At the same time, de Tocqueville acknowledges the energy created by individual self-interest that makes Americans restless, inventive, and highly productive in an industrializing economy. He sees how self-interest, in a society that believes in equality of opportunity, will make America a superpower one day. He lauds the American effort to provide public education.
De Tocqueville warns America against tyranny of the majority and the potential for political corruption based on capitalist materialism. In spite of that danger, he notes the value of widely dispersed land ownership that passes through generations of different families. He notes that private property ownership mitigates the rise of aristocracy in America. One may argue that is untrue in the 21st century because the politics and economics of the present day are raising the issue of income inequality.
Present day political movements like “Occupy Wall Street” are a reflection of America’s continuing drive for equality.
De Tocqueville infers freedom is a fiction. He agrees with Hobbes’ belief that the nature of humankind requires regulation to insure fairness among equals; beginning with childhood education, and continuing through maturity and old age.
It is a battle that de Tocqueville is unsure America will win because of the two faces of materialist capitalism. One that encourages innovation and the other that leads to indolence and immorality.
He argues that Americans work hard for materialist reward and become susceptible to the indolent pursuit of pleasure with no other discernible purpose in life. He believes ancient Greeks and 19th century aristocratic leaders view life more philosophically and less materialistically. De Tocqueville’s point is that materialism is less important than believing in meaning or purpose in life; i.e. the idea of the good versus the attainment and experience of pleasure.
An equally ominous caution is capsulized in this quote from de Tocqueville: “The American Republic will endure until the day Congress discovers that it can bribe the public with the public’s money.” The current state of affairs twists this caution into the influence of corporate wealth on the American election process.
When the Supreme Court rules that corporations are like people and cannot be stopped from expressing their opinion with cash donations, the role of public money geometrically increases to bribe, or at least influence, politicians.
He notes that the second nation that will grow into a superpower is Russia; i.e. a monarchy growing under the leadership of the second Romanov, Alexander I.

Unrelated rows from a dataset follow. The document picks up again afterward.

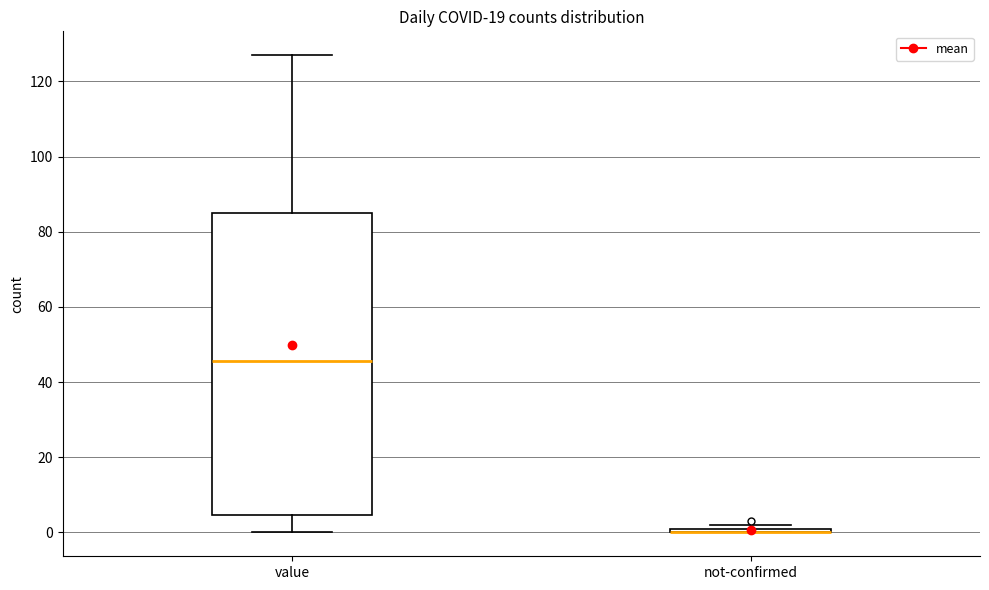

Comparing the boxes themselves (not the whiskers), which one is the tallest?

value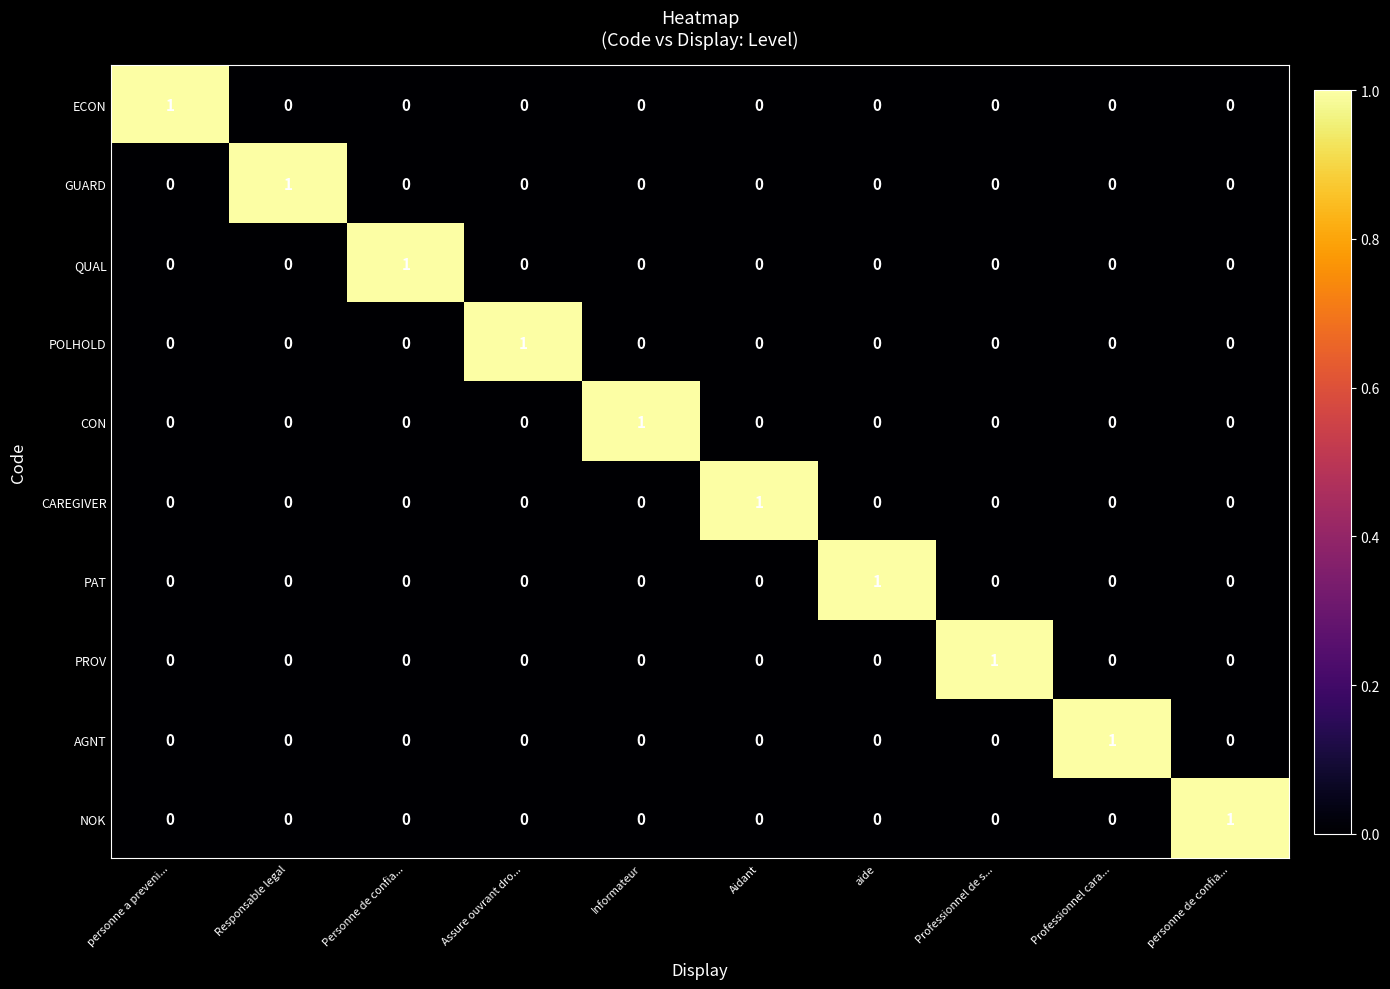

At which label does PAT reach its peak?

aide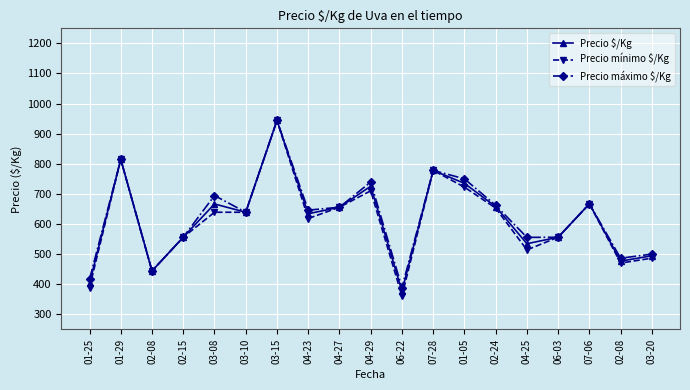

Which series has the largest total across all categories?

Precio máximo $/Kg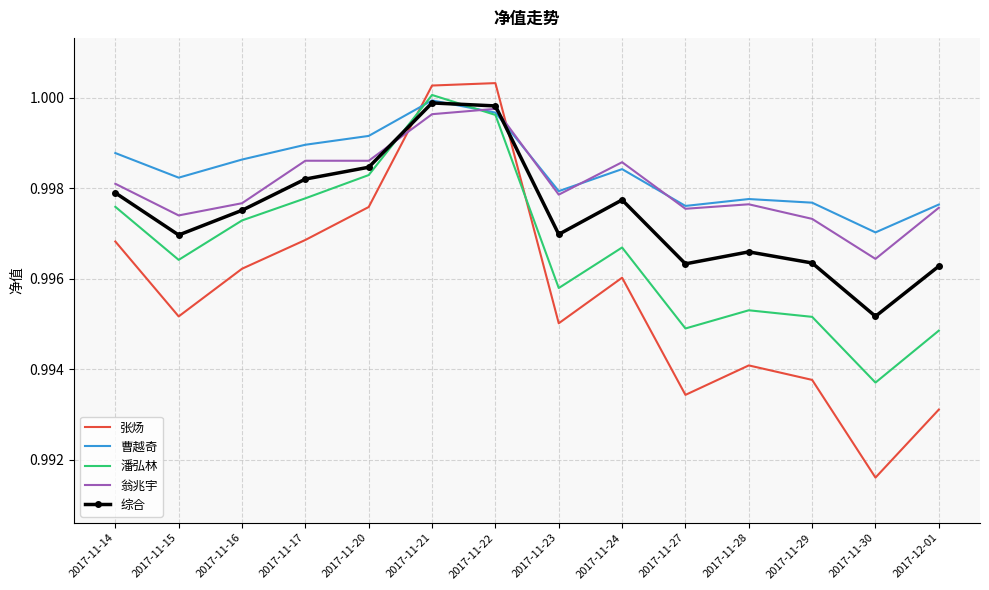

After their last crossing, which series has the higher values: 翁兆宇 or 张炀?

翁兆宇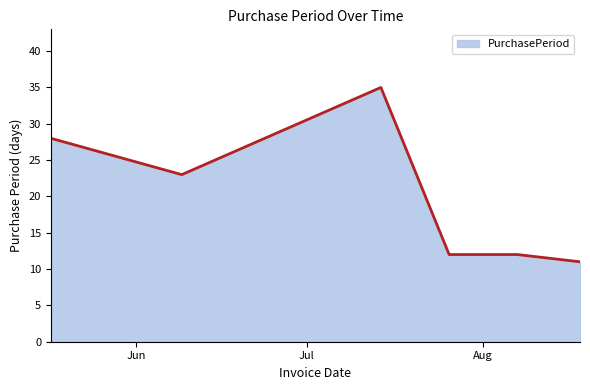

How many series are shown in this chart?

1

De Tocqueville contrasts the democracy of America with the aristocracy of Russia. De Tocqueville argues that wars are more effectively won by aristocratic than democratic states. Wars, he suggests, are more efficiently executed in a monarchy than in a democracy. He explains that a democracy is too slow to effectively start a war and even slower to remove itself from war. Of course, he had little inkling of the rise of Russian communism and the impact of state ownership of property on its progress.
Bill Browder’s book about his business experience in Russia suggests Sergei Magnitsky is murdered at the direction of Putin’s government.
De Tocqueville offers great insight to American Democracy. Many think freedom is the most important aspect of democracy but de Tocqueville’s argument is that the drive for equality is what makes America historically unique.
America is still struggling with equality. The drive for equality remains America’s hope and its opportunity to remain a great nation. America’s drive for equality is playing out in the politics of twenty-first century Democratic and Republican elections. Drive for equality is evident in the “Black Lives Matter” movement in America’s cities. Sadly, it is playing out in violence between police and the public.